▶ _Provided passage_:
On ArduPilot, Lua runs directly inside the firmware. This means your scripts have access to the same sensors, GPS data, and flight state that the autopilot itself uses, without requiring you to touch a single line of C++. Change a script, restart the scripting engine, and your new logic is running. That cycle is dramatically faster than the compile-flash-test loop that firmware development demands.

Why Lua Belongs on ArduPilot

Knowing that Lua runs inside the firmware is one thing. Understanding why that matters in practice requires looking at what the alternatives actually cost you. There are two common paths developers take before discovering Lua: modifying the ground station interface or editing the firmware itself.

The Problem With the Alternatives

Many developers start by customizing QGroundControl’s user interface through QML programming. That approach works for display and interaction changes, but any logic that belongs on the vehicle itself cannot live in the ground station. Once you need the drone to react to sensor data, you are pushed into C++.

C++ firmware development carries real overhead. You need to understand memory management, navigate the ArduPilot codebase correctly, and recompile and flash the firmware every time you want to test a change. For experienced C++ developers, that process is manageable, but it is slow and error-prone even for them. For anyone new to embedded development, it is a significant barrier.

An orange flight controller module labeled ‘Cube’ is held in someone’s hand above a black autopilot circuit board with multiple connectors.

What Lua Gives You Instead

Lua sidesteps all of that. It runs directly onboard the flight controller, inside the firmware, with access to the same GPS data, sensor readings, and flight state that ArduPilot itself uses. When you want to try a new idea, you change the script, restart the scripting engine, and the new logic is live. No recompilation, no flashing.

  • Runs onboard the flight controller, not on a companion computer or ground station

  • Accesses GPS, sensor data, flight modes, and vehicle state directly

  • No firmware recompilation required after script changes

  • Faster iteration: change a script, restart the engine, test immediately

  • Cleaner separation of concerns: critical firmware stays in C++, custom logic lives in scripts

That separation of concerns matters architecturally. There are genuinely things that belong in firmware, low-level, time-critical operations that require C++. But a surprising amount of useful flight logic, failsafes, payload control, mode transitions, sensor-based reactions, does not need to be there. Keeping that logic in Lua means it is easier to read, easier to change, and easier to test.

Cost and Licensing

Two practical advantages are worth naming directly. First, the cost of implementing something in Lua is a fraction of the cost of doing the same thing correctly in C++. You do not need a specialist embedded developer to write and maintain Lua scripts. Second, Lua scripts exist outside the firmware codebase, which sidesteps concerns about open-source licensing obligations that arise when you modify and distribute ArduPilot firmware directly.

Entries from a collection
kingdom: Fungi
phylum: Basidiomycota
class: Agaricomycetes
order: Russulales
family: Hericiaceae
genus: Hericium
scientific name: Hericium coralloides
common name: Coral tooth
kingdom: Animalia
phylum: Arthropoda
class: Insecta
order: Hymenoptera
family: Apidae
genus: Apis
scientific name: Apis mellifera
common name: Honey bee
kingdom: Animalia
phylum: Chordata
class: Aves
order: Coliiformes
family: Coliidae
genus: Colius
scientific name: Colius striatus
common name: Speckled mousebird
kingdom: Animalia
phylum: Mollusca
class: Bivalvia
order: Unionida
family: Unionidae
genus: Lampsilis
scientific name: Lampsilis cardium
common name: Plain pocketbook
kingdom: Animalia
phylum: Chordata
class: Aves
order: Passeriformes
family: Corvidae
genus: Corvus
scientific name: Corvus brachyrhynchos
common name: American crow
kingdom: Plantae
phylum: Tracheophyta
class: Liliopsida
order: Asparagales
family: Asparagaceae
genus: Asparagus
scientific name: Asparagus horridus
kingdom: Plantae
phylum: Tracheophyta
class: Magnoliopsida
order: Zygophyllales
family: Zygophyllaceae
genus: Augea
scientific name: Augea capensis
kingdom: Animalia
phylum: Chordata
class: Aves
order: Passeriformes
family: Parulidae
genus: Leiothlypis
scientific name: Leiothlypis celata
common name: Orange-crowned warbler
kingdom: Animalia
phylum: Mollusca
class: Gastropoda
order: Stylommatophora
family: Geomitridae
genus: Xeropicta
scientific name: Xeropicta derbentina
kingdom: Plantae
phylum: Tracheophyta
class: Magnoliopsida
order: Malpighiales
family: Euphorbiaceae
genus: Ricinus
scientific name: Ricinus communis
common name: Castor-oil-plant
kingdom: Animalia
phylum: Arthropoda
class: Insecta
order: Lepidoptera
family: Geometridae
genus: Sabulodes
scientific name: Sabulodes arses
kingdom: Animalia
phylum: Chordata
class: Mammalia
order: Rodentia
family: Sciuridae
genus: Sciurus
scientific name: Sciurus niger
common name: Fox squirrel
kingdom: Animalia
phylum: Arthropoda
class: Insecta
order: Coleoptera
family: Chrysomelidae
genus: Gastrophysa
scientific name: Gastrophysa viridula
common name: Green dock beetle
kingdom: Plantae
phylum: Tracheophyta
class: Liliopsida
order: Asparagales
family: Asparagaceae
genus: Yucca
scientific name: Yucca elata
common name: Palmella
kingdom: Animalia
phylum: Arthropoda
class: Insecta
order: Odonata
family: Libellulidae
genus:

▶ _Required action_:
From the passage on Lua scripting in ArduPilot, extract the text starting with "Knowing that Lua" and going on through "the firmware itself.", word for word.

▶ _Result of the exercise_:
Knowing that Lua runs inside the firmware is one thing. Understanding why that matters in practice requires looking at what the alternatives actually cost you. There are two common paths developers take before discovering Lua: modifying the ground station interface or editing the firmware itself.